REQUEST A - In the records below, take the lines starting with the line with "<br>【節目名稱】：書.情.歌" and going on through the line with "Als u wilt gebruiken", and replace "881" with "903" wherever it occurs, keeping everything else the same.

CHICAGO (AP) - Illinois has never had an Asian-American lawmaker in its state Legislature, but Theresa Mah is on the verge of changing that.

The former history professor is running unopposed as a Democrat this November for state House District 2, a seat in southwest Chicago that includes Chinatown.

"It's pretty exciting to go from teaching history to making history," said Mah, 48, who was born in San Francisco to Chinese immigrants.

Mah's candidacy represents a political breakthrough in Illinois, but also highlights how whites still hold disproportionally large majorities in state legislatures and Congress despite minorities comprising a growing portion of the U.S. population.

In Illinois, Asians make up 5 percent of the population, but with no representative in the legislature, the state ranks fourth in the country for Asian underrepresentation, according to an analysis of demographic data by The Associated Press.

Whites comprise 62.2 percent of Illinois' population but hold nearly three-fourths of the 177 seats in the state Legislature. Just over 7 percent of the Legislature is Hispanic, even though Latinos make up nearly 17 percent of the state's population.

DATA FOR REVIEW -
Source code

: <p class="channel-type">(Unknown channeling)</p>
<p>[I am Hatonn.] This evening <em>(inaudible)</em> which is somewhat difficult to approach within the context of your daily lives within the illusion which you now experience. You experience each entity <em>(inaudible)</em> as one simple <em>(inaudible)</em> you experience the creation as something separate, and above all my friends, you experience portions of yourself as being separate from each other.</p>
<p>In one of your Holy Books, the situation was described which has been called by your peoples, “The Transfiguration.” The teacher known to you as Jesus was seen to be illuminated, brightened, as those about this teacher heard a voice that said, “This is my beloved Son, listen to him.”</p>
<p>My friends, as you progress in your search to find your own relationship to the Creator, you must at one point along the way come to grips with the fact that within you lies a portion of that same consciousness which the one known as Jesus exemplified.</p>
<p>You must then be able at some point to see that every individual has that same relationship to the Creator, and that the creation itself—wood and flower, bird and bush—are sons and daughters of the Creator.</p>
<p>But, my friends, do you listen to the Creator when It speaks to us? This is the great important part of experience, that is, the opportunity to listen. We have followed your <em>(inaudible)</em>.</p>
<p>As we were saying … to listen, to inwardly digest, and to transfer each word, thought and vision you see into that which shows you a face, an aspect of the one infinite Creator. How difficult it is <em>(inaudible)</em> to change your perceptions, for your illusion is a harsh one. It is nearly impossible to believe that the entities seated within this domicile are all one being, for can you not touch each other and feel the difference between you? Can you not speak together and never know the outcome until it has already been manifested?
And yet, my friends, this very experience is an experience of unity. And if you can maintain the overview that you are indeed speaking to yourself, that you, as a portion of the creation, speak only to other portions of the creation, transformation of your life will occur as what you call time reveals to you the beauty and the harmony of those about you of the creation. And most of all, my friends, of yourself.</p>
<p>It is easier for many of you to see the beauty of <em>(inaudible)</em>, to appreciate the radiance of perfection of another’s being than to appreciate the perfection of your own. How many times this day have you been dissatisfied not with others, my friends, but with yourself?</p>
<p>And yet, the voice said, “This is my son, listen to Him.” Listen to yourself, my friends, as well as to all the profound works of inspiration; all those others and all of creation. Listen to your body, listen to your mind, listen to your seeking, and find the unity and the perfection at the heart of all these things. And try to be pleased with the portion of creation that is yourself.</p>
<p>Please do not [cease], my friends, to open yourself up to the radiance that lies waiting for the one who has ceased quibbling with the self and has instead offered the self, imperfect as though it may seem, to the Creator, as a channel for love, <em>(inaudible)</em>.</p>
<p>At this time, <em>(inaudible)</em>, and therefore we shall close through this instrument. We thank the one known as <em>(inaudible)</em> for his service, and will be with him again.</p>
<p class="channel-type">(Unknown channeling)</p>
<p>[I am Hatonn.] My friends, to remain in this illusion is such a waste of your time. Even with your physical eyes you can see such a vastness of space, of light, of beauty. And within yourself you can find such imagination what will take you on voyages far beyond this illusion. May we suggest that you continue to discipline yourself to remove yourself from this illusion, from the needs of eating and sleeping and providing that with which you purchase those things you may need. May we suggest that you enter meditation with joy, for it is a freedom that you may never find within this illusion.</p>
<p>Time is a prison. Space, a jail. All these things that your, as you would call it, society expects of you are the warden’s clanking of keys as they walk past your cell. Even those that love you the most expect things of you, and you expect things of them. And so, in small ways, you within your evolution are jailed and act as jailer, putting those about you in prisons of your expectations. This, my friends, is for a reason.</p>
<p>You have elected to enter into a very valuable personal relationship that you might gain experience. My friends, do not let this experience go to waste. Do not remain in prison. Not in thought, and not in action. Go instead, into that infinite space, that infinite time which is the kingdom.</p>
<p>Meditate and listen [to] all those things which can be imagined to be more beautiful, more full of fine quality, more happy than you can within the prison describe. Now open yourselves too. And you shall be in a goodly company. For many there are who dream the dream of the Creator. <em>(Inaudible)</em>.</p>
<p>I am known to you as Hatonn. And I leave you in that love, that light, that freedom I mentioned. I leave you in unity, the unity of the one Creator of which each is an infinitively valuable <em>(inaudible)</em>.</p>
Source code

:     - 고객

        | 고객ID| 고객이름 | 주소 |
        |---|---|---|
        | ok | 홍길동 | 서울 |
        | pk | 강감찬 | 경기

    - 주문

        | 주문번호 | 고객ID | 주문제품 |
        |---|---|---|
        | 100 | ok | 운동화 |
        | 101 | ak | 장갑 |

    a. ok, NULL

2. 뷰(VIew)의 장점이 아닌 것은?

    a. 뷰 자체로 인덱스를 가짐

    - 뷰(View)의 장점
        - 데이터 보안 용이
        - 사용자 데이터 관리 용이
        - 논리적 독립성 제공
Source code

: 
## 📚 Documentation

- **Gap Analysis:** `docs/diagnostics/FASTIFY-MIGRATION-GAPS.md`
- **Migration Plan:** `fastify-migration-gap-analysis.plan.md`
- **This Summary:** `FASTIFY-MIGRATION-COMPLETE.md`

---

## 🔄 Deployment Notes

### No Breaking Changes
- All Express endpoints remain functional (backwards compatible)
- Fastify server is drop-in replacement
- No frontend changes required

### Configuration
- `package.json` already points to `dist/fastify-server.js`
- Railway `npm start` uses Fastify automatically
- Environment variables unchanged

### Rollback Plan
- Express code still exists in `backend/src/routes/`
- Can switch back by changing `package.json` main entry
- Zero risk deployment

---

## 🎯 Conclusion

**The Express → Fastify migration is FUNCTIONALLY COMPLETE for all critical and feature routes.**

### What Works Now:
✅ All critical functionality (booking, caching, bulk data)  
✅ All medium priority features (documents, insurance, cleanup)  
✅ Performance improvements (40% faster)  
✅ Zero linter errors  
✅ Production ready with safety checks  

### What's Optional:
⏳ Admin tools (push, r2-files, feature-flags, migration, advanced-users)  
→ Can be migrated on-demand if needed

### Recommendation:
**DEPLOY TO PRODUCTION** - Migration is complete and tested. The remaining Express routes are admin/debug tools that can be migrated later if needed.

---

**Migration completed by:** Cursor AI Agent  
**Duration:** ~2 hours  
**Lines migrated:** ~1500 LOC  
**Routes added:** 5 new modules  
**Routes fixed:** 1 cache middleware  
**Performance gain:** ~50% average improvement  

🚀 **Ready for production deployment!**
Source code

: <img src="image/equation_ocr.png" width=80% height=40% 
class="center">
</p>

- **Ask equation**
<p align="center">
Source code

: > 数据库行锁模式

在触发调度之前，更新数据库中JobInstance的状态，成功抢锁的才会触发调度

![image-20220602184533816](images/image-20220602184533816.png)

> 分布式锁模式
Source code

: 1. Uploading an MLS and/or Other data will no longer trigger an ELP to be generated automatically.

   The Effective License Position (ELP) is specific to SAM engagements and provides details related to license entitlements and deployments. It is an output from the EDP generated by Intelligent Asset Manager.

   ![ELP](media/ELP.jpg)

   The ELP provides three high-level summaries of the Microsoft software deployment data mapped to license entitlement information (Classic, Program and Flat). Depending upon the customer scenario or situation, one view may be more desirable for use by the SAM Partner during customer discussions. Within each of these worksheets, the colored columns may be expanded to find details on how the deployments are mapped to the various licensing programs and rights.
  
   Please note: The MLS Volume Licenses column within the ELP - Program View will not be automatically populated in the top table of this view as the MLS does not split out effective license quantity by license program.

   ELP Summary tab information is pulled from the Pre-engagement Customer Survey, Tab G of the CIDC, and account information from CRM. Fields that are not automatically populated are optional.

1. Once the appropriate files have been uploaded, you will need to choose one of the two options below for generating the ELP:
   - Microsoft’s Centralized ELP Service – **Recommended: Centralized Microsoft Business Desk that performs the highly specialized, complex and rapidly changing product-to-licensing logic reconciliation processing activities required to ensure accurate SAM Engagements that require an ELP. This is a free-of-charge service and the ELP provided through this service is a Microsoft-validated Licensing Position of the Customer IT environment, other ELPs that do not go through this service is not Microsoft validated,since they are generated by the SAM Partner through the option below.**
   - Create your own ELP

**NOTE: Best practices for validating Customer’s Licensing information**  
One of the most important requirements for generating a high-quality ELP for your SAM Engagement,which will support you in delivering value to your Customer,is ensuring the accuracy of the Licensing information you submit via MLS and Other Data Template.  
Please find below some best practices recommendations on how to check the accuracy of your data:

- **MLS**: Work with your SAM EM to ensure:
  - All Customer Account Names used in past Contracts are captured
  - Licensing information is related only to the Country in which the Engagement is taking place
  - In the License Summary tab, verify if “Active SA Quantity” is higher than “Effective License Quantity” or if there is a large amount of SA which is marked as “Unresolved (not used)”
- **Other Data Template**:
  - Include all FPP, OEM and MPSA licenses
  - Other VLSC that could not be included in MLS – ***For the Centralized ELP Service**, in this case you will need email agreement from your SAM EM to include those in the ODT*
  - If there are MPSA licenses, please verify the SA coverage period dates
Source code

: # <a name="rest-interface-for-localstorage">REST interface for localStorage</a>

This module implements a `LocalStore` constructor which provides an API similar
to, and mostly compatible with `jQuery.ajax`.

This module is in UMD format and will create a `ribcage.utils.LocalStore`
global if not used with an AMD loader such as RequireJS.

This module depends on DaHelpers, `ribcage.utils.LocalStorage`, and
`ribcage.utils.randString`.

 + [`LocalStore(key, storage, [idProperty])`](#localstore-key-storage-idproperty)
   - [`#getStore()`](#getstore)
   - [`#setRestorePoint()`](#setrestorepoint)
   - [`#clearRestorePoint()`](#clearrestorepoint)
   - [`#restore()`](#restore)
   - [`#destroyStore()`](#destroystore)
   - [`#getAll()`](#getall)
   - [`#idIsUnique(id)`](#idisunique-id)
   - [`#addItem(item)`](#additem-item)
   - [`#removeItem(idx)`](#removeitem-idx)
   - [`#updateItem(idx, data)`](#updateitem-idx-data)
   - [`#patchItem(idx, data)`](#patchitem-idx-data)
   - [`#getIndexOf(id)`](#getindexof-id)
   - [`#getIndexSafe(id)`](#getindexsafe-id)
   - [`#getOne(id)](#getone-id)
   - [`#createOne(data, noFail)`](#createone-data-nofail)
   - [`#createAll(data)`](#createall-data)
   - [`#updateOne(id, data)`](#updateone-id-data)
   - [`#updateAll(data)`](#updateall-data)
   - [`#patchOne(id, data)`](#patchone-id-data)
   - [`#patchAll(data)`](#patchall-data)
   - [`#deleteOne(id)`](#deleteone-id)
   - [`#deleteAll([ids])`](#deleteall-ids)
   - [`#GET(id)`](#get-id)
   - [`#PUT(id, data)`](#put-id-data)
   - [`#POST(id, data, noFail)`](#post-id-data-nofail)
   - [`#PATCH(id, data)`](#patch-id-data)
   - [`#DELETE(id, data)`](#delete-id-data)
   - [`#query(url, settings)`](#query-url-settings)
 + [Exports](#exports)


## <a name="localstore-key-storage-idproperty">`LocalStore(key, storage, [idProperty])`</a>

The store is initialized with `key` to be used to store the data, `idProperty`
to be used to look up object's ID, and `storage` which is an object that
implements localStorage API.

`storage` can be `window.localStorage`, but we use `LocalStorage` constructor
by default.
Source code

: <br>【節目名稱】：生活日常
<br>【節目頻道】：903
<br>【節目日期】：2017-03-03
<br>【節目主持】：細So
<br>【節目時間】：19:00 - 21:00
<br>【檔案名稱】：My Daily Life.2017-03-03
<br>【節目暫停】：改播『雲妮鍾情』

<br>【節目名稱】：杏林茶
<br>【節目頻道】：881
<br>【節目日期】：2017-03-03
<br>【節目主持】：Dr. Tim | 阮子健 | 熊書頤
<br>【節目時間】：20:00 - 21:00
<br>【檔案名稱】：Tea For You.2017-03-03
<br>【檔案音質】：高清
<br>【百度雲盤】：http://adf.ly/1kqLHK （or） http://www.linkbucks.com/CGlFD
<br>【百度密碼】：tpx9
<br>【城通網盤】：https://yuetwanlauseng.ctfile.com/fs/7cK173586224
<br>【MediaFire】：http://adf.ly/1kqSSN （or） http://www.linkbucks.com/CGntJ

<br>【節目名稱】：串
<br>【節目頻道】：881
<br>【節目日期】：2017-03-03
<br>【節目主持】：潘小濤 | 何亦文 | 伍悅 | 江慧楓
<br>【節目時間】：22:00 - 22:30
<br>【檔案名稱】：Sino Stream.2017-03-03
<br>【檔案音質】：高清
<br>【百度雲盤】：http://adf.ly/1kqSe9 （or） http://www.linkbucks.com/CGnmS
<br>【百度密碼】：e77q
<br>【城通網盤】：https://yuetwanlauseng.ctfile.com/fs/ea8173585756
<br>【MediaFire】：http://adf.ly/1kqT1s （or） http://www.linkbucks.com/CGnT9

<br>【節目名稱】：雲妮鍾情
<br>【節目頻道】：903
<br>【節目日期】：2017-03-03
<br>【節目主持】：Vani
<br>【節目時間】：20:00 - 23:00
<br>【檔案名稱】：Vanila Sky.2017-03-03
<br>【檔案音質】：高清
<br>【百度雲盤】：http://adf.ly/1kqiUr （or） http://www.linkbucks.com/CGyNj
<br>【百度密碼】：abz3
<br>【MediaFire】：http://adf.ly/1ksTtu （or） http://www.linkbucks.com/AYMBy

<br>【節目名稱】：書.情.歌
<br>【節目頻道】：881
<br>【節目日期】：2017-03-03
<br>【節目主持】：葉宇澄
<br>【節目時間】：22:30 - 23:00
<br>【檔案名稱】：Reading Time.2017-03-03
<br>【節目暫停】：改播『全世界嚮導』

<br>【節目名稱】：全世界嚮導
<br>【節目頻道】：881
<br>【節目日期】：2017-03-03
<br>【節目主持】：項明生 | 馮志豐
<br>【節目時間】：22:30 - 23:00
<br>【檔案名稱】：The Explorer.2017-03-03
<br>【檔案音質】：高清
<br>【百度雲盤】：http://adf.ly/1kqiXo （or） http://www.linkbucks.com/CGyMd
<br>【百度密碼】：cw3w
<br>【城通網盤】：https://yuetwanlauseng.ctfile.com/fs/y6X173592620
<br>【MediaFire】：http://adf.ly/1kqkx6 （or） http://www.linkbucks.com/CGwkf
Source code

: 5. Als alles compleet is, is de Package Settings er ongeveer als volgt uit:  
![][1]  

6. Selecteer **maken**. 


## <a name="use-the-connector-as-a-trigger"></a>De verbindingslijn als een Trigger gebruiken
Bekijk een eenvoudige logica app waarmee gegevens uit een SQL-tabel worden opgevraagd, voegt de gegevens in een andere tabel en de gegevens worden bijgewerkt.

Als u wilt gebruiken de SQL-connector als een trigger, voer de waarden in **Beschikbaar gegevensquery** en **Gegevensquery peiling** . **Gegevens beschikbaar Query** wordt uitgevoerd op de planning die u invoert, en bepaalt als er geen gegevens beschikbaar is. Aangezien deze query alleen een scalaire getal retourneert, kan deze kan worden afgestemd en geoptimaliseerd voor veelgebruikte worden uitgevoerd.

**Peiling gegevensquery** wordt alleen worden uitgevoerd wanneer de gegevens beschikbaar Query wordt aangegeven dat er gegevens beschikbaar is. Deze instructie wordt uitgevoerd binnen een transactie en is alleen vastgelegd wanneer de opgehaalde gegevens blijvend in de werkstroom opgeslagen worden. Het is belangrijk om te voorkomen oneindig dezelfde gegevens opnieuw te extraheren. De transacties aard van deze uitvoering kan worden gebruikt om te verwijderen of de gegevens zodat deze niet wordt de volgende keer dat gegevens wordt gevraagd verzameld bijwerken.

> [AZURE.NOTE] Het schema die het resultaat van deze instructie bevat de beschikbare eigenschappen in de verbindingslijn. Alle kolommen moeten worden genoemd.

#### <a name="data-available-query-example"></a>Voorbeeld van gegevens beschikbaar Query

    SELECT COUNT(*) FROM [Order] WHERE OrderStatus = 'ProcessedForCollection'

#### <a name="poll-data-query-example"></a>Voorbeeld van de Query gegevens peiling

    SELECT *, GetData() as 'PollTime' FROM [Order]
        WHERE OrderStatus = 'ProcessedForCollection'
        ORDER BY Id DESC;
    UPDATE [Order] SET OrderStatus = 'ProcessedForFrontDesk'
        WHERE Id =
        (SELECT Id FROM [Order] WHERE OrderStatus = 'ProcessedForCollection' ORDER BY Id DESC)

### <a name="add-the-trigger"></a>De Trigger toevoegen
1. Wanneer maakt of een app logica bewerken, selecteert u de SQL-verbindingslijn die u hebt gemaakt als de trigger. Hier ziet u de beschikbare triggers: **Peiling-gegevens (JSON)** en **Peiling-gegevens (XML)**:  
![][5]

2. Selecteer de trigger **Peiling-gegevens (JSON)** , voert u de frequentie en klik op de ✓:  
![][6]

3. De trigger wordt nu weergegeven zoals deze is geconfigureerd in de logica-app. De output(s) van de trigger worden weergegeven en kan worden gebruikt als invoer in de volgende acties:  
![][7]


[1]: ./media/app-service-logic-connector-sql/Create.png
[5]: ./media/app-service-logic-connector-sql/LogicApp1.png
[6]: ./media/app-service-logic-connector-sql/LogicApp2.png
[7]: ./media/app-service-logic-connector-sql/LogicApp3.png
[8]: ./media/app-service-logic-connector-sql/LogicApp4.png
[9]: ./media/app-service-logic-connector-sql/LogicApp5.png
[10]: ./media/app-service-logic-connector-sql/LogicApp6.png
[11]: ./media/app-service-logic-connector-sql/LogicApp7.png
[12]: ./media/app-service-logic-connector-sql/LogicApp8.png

REQUEST B - Copy word for word the part of the Theresa Mah article above starting with "CHICAGO (AP) - Illinois" and going on through "that includes Chinatown.".

ANSWER A -
<br>【節目名稱】：書.情.歌
<br>【節目頻道】：903
<br>【節目日期】：2017-03-03
<br>【節目主持】：葉宇澄
<br>【節目時間】：22:30 - 23:00
<br>【檔案名稱】：Reading Time.2017-03-03
<br>【節目暫停】：改播『全世界嚮導』

<br>【節目名稱】：全世界嚮導
<br>【節目頻道】：903
<br>【節目日期】：2017-03-03
<br>【節目主持】：項明生 | 馮志豐
<br>【節目時間】：22:30 - 23:00
<br>【檔案名稱】：The Explorer.2017-03-03
<br>【檔案音質】：高清
<br>【百度雲盤】：http://adf.ly/1kqiXo （or） http://www.linkbucks.com/CGyMd
<br>【百度密碼】：cw3w
<br>【城通網盤】：https://yuetwanlauseng.ctfile.com/fs/y6X173592620
<br>【MediaFire】：http://adf.ly/1kqkx6 （or） http://www.linkbucks.com/CGwkf
Source code

: 5. Als alles compleet is, is de Package Settings er ongeveer als volgt uit:  
![][1]  

6. Selecteer **maken**. 


## <a name="use-the-connector-as-a-trigger"></a>De verbindingslijn als een Trigger gebruiken
Bekijk een eenvoudige logica app waarmee gegevens uit een SQL-tabel worden opgevraagd, voegt de gegevens in een andere tabel en de gegevens worden bijgewerkt.

Als u wilt gebruiken de SQL-connector als een trigger, voer de waarden in **Beschikbaar gegevensquery** en **Gegevensquery peiling** . **Gegevens beschikbaar Query** wordt uitgevoerd op de planning die u invoert, en bepaalt als er geen gegevens beschikbaar is. Aangezien deze query alleen een scalaire getal retourneert, kan deze kan worden afgestemd en geoptimaliseerd voor veelgebruikte worden uitgevoerd.

ANSWER B -
CHICAGO (AP) - Illinois has never had an Asian-American lawmaker in its state Legislature, but Theresa Mah is on the verge of changing that.

The former history professor is running unopposed as a Democrat this November for state House District 2, a seat in southwest Chicago that includes Chinatown.